Era Sócrates Brasileiro Sampaio de Souza Vieria de Oliveira (Belém, Brasil; 1954), el jugador de O Timao, todo un ídolo por su elegancia en el juego, por su filosofía de vida fuera de él, por un manual político valiente, rebelde. Era El Doctor. Querido por muchos porque siempre siguió a rajatabla su ideal, “el de ayudar a los demás”, falleció ayer en el centro hospitalario de su país en el que permanecía ingresado a causa de un choque séptico de origen intestinal, provocado por una bacteria. Fue consecuencia, en cualquier caso, de los excesos de muchos años con la bebida, algo que también defendió, aunque en los últimos años se recetara, con su ironía habitual, cerveza sin alcohol.

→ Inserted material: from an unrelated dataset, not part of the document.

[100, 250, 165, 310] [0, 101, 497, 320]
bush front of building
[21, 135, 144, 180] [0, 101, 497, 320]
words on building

Para Sócrates el balón fue un adorno de los libros en su infancia, azuzado por su padre -admirador de los filósofos griegos- para que ejerciera una “profesión digna”.
Siempre le atrajo la medicina, pero su talento no estaba en las manos, sino en los pies, minúsculos (calzaba un 37; algo extraño en alguien de 1,93 metros) y un tanto deformados porque tenía un hueso desencajado en el talón, lo que le permitía tirar, por ejemplo, penaltis de tacón con una fuerza extraordinaria.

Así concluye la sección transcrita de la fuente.